Charlotte Laurier : Secteur privé

Deux ans après Capharnaüm, Charlotte Laurier revient avec la création pluridisciplinaire Autopsie Femme, une réflexion sur la fausse intimité des entrevues.

Charlotte Laurier a grandi devant le Québec entier à travers la caméra. Pourtant, si la lentille l’adore, la réciproque n’est pas toujours vraie. Surtout lorsque la caméra veut d’elle des révélations d’ordre privé. "Une entrevue, c’est le dévoilement filmé d’une partie de soi. La caméra m’est dans ce cas précis une intrusion terriblement exigeante. Je me suis donc interrogée sur ce malaise, explique celle qui aura travaillé trois ans sur le texte avant d’en être satisfaite. C’est une réflexion sur la redéfinition de l’artiste et sur les concepts dans lesquels il doit se mouler, poursuit-elle. Ça ne m’apparaît pas comme un constat mais plutôt comme une radiographie."

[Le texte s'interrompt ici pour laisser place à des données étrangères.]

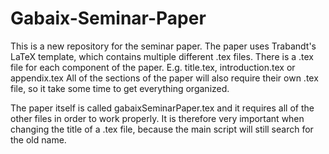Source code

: # Gabaix-Seminar-Paper

This is a new repository for the seminar paper. The paper uses Trabandt's LaTeX template, which contains multiple different .tex files.
There is a .tex file for each component of the paper. E.g. title.tex, introduction.tex or appendix.tex
All of the sections of the paper will also require their own .tex file, so it take some time to get everything organized.

The paper itself is called gabaixSeminarPaper.tex and it requires all of the other files in order to work properly. It is therefore very important when changing the title of a .tex file, because the main script will still search for the old name.

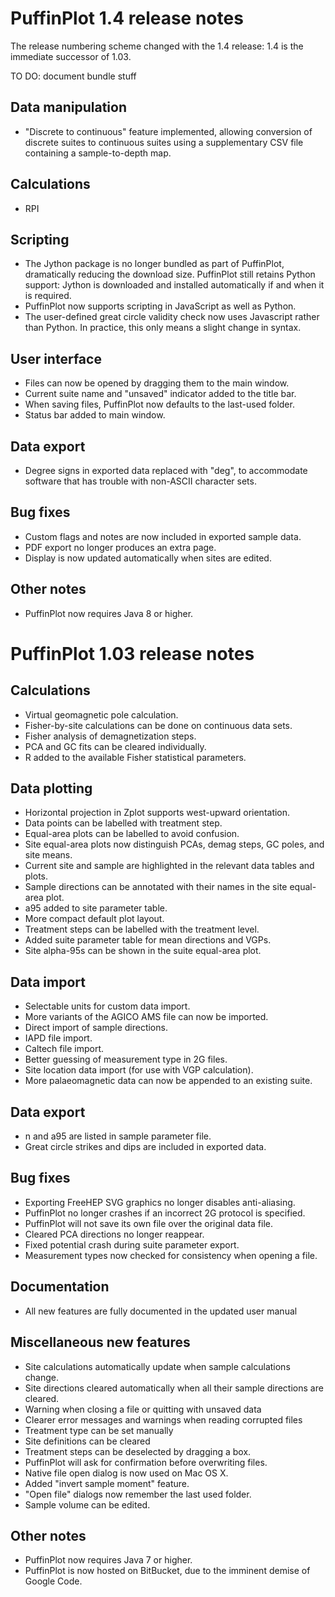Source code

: PuffinPlot 1.4 release notes
============================

The release numbering scheme changed with the 1.4 release: 1.4 is
the immediate successor of 1.03.

TO DO: document bundle stuff


Data manipulation
-----------------

-   "Discrete to continuous" feature implemented, allowing conversion
	of discrete suites to continuous suites using a supplementary
	CSV file containing a sample-to-depth map.

Calculations
------------

-   RPI

Scripting
---------

-   The Jython package is no longer bundled as part of PuffinPlot,
    dramatically reducing the download size. PuffinPlot still retains
	Python support: Jython is downloaded and installed automatically
	if and when it is required.
-   PuffinPlot now supports scripting in JavaScript as well as Python.
-   The user-defined great circle validity check now uses Javascript
	rather than Python. In practice, this only means a slight change
	in syntax.

User interface
--------------

-   Files can now be opened by dragging them to the main window.
-   Current suite name and "unsaved" indicator added to the title bar.
-   When saving files, PuffinPlot now defaults to the last-used
	folder.
-   Status bar added to main window.

Data export
-----------

-   Degree signs in exported data replaced with "deg", to accommodate
	software that has trouble with non-ASCII character sets.

Bug fixes
---------

-   Custom flags and notes are now included in exported sample data.
-   PDF export no longer produces an extra page.
-   Display is now updated automatically when sites are edited.

Other notes
-----------

-   PuffinPlot now requires Java 8 or higher.

PuffinPlot 1.03 release notes
=============================

Calculations
------------

-   Virtual geomagnetic pole calculation.
-   Fisher-by-site calculations can be done on continuous data sets.
-   Fisher analysis of demagnetization steps.
-   PCA and GC fits can be cleared individually.
-   R added to the available Fisher statistical parameters.

Data plotting
-------------

-   Horizontal projection in Zplot supports west-upward orientation.
-   Data points can be labelled with treatment step.
-   Equal-area plots can be labelled to avoid confusion.
-   Site equal-area plots now distinguish PCAs, demag steps, GC poles,
    and site means.
-   Current site and sample are highlighted in the relevant data tables
    and plots.
-   Sample directions can be annotated with their names in the site
    equal-area plot.
-   a95 added to site parameter table.
-   More compact default plot layout.
-   Treatment steps can be labelled with the treatment level.
-   Added suite parameter table for mean directions and VGPs.
-   Site alpha-95s can be shown in the suite equal-area plot.

Data import
-----------

-   Selectable units for custom data import.
-   More variants of the AGICO AMS file can now be imported.
-   Direct import of sample directions.
-   IAPD file import.
-   Caltech file import.
-   Better guessing of measurement type in 2G files.
-   Site location data import (for use with VGP calculation).
-   More palaeomagnetic data can now be appended to an existing suite.

Data export
-----------

-   n and a95 are listed in sample parameter file.
-   Great circle strikes and dips are included in exported data.

Bug fixes
---------

-   Exporting FreeHEP SVG graphics no longer disables anti-aliasing.
-   PuffinPlot no longer crashes if an incorrect 2G protocol is
    specified.
-   PuffinPlot will not save its own file over the original data file.
-   Cleared PCA directions no longer reappear.
-   Fixed potential crash during suite parameter export.
-   Measurement types now checked for consistency when opening a file.

Documentation
-------------

-   All new features are fully documented in the updated user manual

Miscellaneous new features
--------------------------

-   Site calculations automatically update when sample calculations
    change.
-   Site directions cleared automatically when all their sample
    directions are cleared.
-   Warning when closing a file or quitting with unsaved data
-   Clearer error messages and warnings when reading corrupted files
-   Treatment type can be set manually
-   Site definitions can be cleared
-   Treatment steps can be deselected by dragging a box.
-   PuffinPlot will ask for confirmation before overwriting files.
-   Native file open dialog is now used on Mac OS X.
-   Added "invert sample moment" feature.
-   "Open file" dialogs now remember the last used folder.
-   Sample volume can be edited.

Other notes
-----------

-   PuffinPlot now requires Java 7 or higher.
-   PuffinPlot is now hosted on BitBucket, due to the imminent demise of
    Google Code.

La pièce jouxte donc deux situations. On y sera témoin d’une entrevue où une comédienne judicieusement nommée Nina se heurtera aux questions intrusives de l’animatrice branchée Vicky Clairol. Parallèlement, une jeune prostituée deviendra le sujet du documentaire d’une réalisatrice ambitieuse. Un cinquième personnage, celui de la mère, jouée par toutes les comédiennes, viendra unir toutes les voix.

Si les mouvements intérieurs s’avéraient fougueux et sauvages lors de la création de Capharnaüm, la révolte semble avoir cédé la place à une certaine maturité. "Je suis fascinée par les mêmes thèmes, expose celle qui tâtait déjà de l’emprisonnement. Mais j’ai ouvert d’autres portes, j’ai décidé d’avoir moins peur de moi." Résultat: la créatrice a pu sonder les profondeurs de son abîme et enrichir par le fait même sa démarche artistique. "J’ai l’impression d’avoir été capable de monter davantage la barre analytique."

L’auteure et comédienne questionne donc l’intimité par un jeu de caméra en direct. Elle s’est entourée des concepteurs Pascal Courchesne et Frédéric Page pour créer un parcours multidisciplinaire à l’intérieur des murs de la SAT. "Nous serons filmés par des caméras de surveillance et ces images seront projetées sur les murs. Le point de vue va aussi constamment changer. Frédéric et Pascal ont trouvé une façon au théâtre de répondre à ce que j’ai envie d’exprimer, à l’aide d’une syntaxe de l’image." La trame sonore sera signée Ève Cournoyer.

Cette fois, Charlotte Laurier pousse l’expérience jusqu’au bout. Après mûre réflexion, elle a décidé de prendre à bras-le-corps le rôle de Nina. "Il y avait tellement longtemps que je n’avais pas joué… Recouvrer les outils que j’ai, que j’ai déjà connus, c’est le plus difficile, confie-t-elle, visiblement émue. On sait que c’est là, qu’on y a déjà touché. Et soudainement, il y a une brèche et on redécouvre la source. Toi, la comédienne que tu as toujours été, qui s’était éteinte un temps. Comme un volcan qui se réveille." Pour notre plus grand bonheur, faut-il le dire. Avec Marie Charlebois, Joëlle Morin et Julie Vincent, pour six représentations seulement.